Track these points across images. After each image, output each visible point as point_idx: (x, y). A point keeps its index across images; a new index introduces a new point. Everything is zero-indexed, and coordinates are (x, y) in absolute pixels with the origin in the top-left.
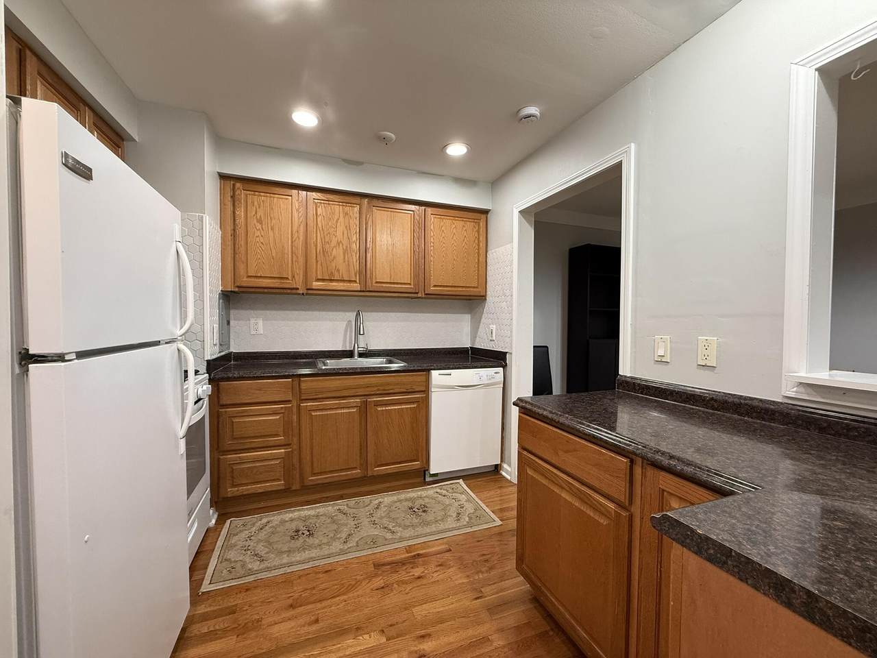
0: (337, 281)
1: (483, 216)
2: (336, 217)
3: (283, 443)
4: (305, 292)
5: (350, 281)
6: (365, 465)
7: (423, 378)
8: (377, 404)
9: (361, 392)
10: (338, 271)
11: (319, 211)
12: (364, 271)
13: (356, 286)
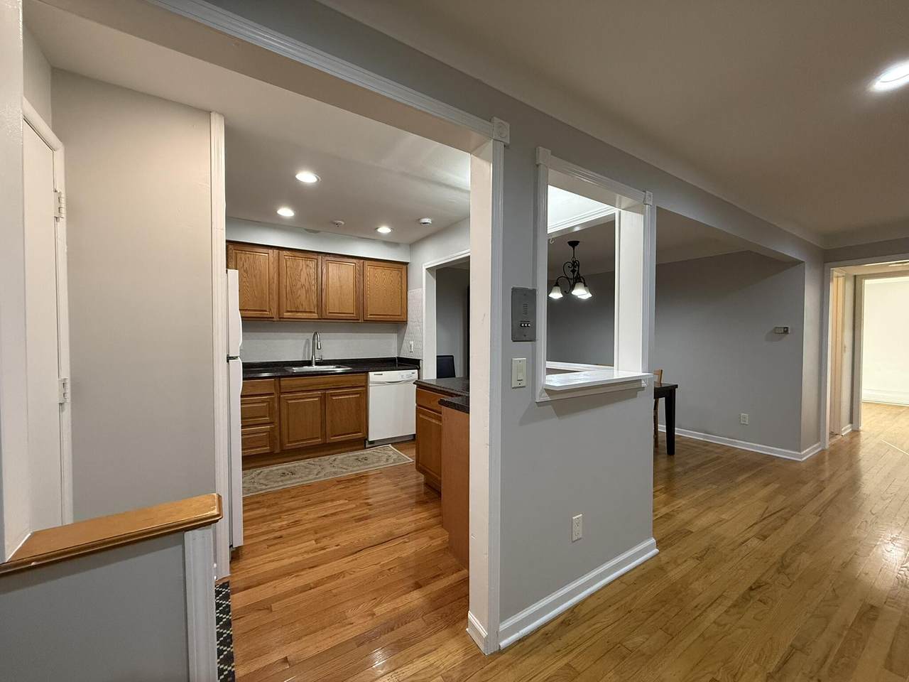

■ ■ ■ ■

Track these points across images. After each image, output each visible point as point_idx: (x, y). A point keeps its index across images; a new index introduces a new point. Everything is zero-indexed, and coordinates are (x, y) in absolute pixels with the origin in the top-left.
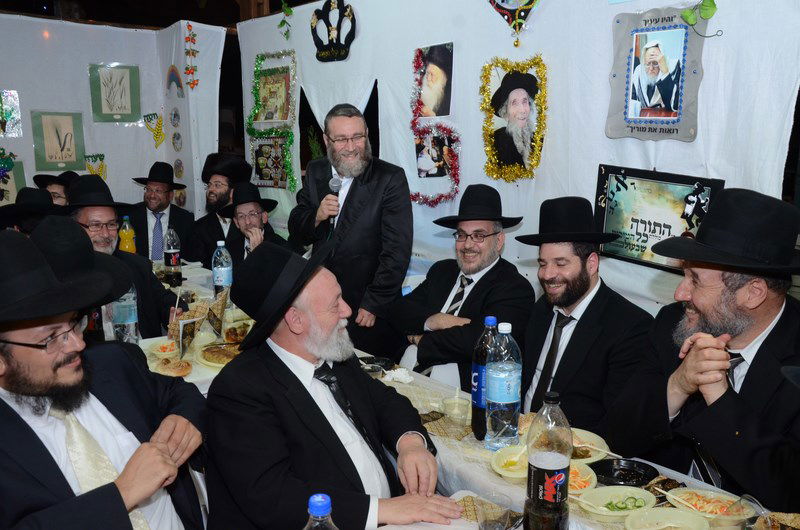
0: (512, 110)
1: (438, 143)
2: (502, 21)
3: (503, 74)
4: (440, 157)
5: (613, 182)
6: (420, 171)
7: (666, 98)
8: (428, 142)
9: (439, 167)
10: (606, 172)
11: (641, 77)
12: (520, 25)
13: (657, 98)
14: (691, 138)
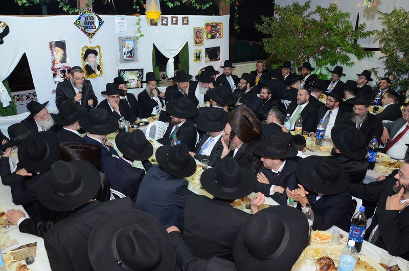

■ ■ ■ ■

= WORK REQUEST =
All lines in the listing above from the line containing "7: (666, 98)" to the line containing "14: (691, 138)", inclusive, should be retyped exactly; no other lines should appear.

= RESPONSE =
7: (666, 98)
8: (428, 142)
9: (439, 167)
10: (606, 172)
11: (641, 77)
12: (520, 25)
13: (657, 98)
14: (691, 138)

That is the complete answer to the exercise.